Was dann aber natürlich auch bedeutet, dass er seine eigenen Regeln, die er als Premier während des Lockdowns jeden Abend im Fernsehen verkündete, nicht begriffen hätte - eine Verteidigung, mit der er sich als Premierminister zwar endgültig disqualifiziert, die ihn aber in der Frage, ob er das Parlament wissentlich belogen habe, entlasten könnte.

Suspendierung könnte Abgeordneten-Amt kosten

Die Mitglieder des Untersuchungsausschusses wirkten dennoch wenig überzeugt von Johnsons Strategie. Ob sie am Ende in den nächsten Tagen oder Wochen dem Parlament die "Höchststrafe" zur Abstimmung empfehlen werden - eine mehr als zehntägige Suspendierung Johnsons vom Parlament, die ihn sein Abgeordnetenamt kosten könnte - ist im Moment aber noch unklar.

Denn dazu müssten die sieben Abgeordneten ganz klar nachweisen können, dass er im Parlament absichtsvoll gelogen habe. Und eine individuelle Absicht ist im Zweifelsfall nur schwer zu beweisen.

Meilenstein für britische Demokratie

Aber egal wie dieser Untersuchungsausschuss am Ende ausgeht, das Hearing ist ein wichtiger Meilenstein in der Geschichte der britischen Demokratie. Denn das Parlament ist in der ungeschriebenen britischen Verfassung der eigentliche Souverän im Staat.

Die Art und Weise, wie Johnson mit den gewählten Abgeordneten in seiner Zeit als Premier umsprang aber erschütterte immer wieder das Fundament des britischen Rechtsstaats. Das waren nicht nur Johnsons chronische Lüge, oder die wiederholten Versuche, das Parlament ganz zu umgehen, bis hin zu seiner widerrechtlichen Auflösung 2019, die später vom Supreme Court widerrufen wurde.

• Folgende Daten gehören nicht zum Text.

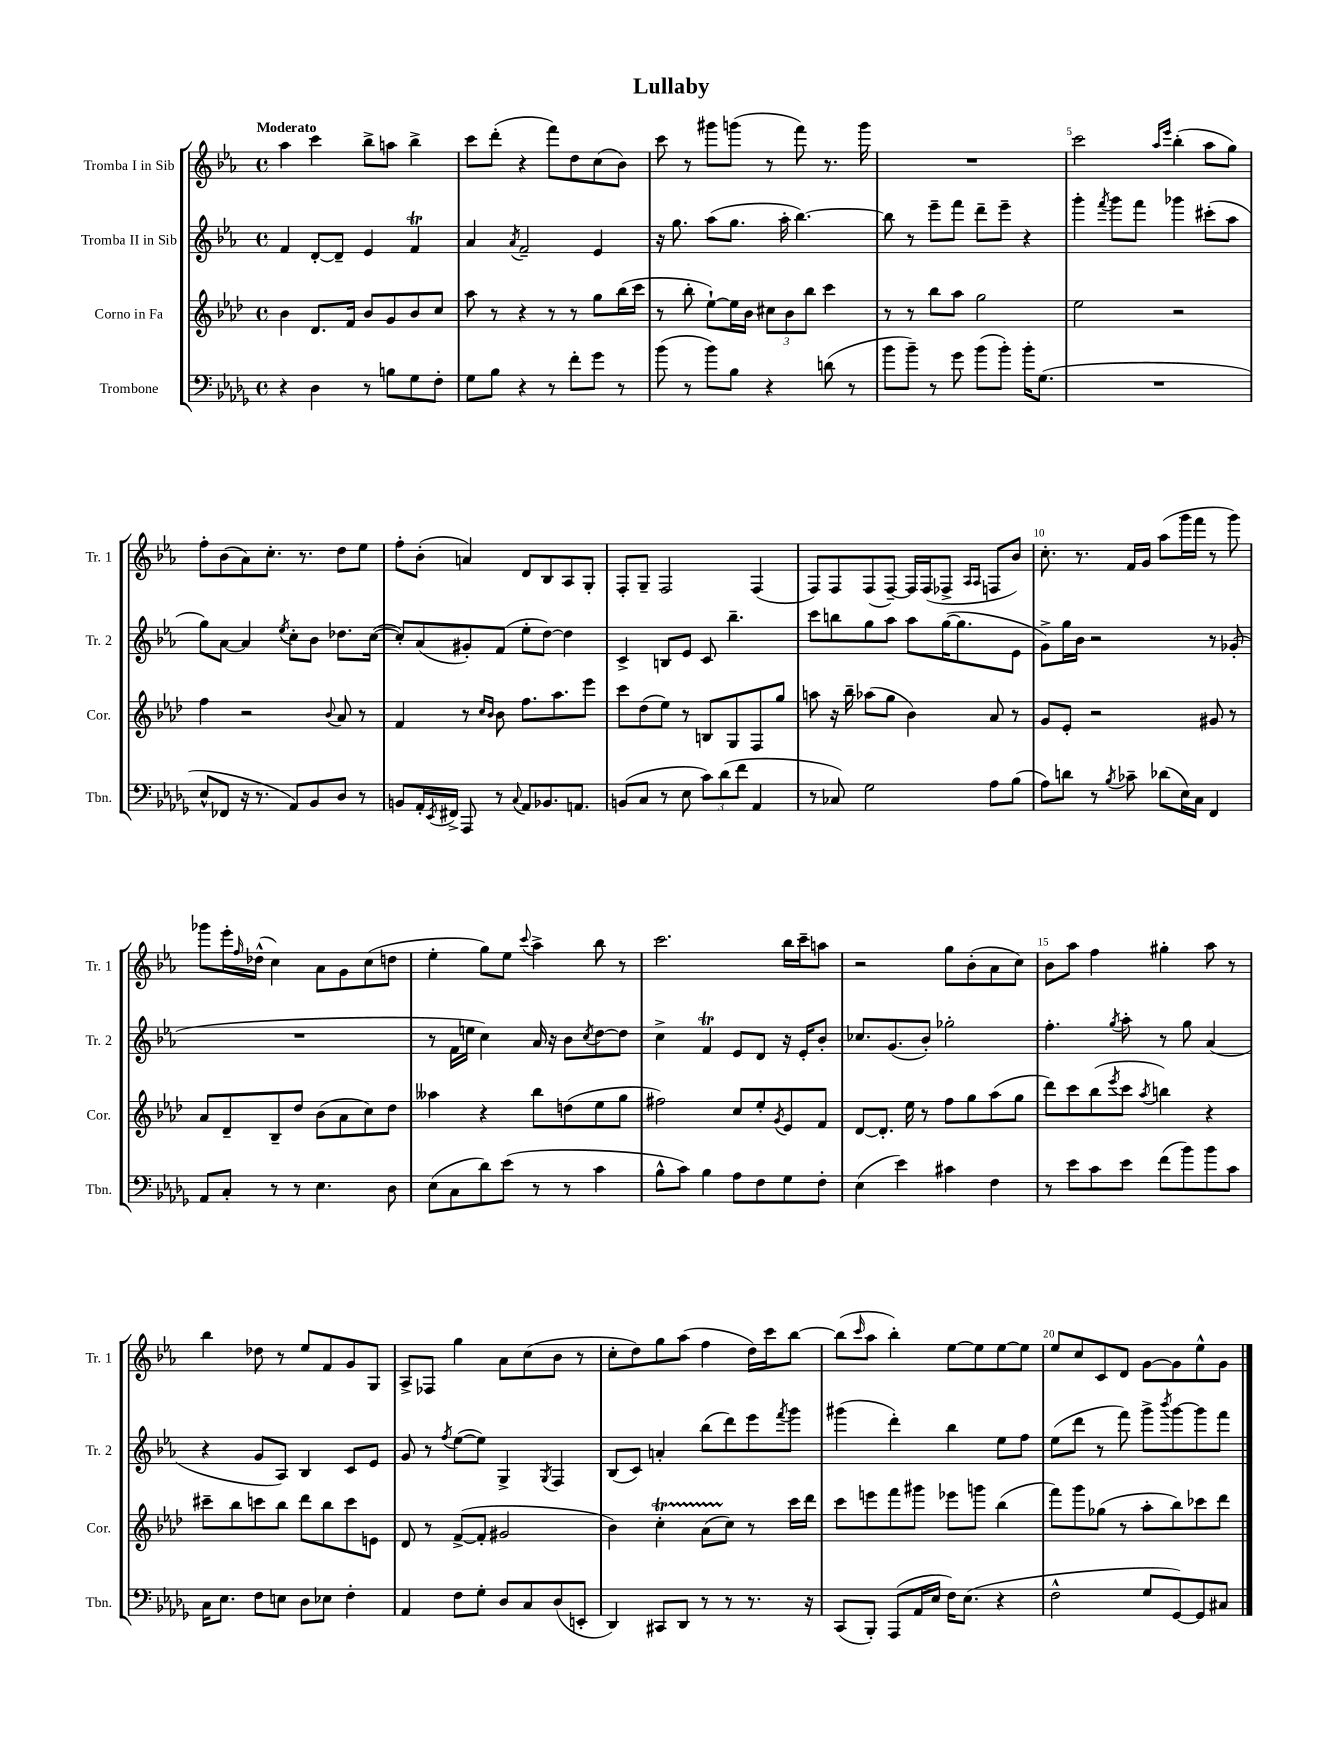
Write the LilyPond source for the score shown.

Ein Abgeordneter von vielen

Seit der Brexit in Kraft trat, wurde die eigentlich zentrale Rolle des britischen Parlaments immer wieder mit Füßen getreten. Johnsons rücksichtsloser Umgang mit Regeln und den berühmten ungeschriebenen Verhaltensregeln der politischen Kultur Großbritanniens färbte zunehmend auch auf seine Mitstreiter ab.

Mit diesem Untersuchungsausschuss aber rückt das Abgeordnetenhaus nun die eigentlichen in der Verfassung vorgesehenen Machtverhältnisse wieder zurecht. Auch ein ehemaliger Premierminister ist am Ende nur ein Abgeordneter von vielen, der sich dem Willen des gewählten Parlaments zu beugen hat.

Das ist das wichtigste Signal, das von dem Tag ausgehen wird. Egal, ob es das Ende der politischen Zukunft Boris Johnsons einleiten wird oder ob er noch einmal so gerade davon kommen wird.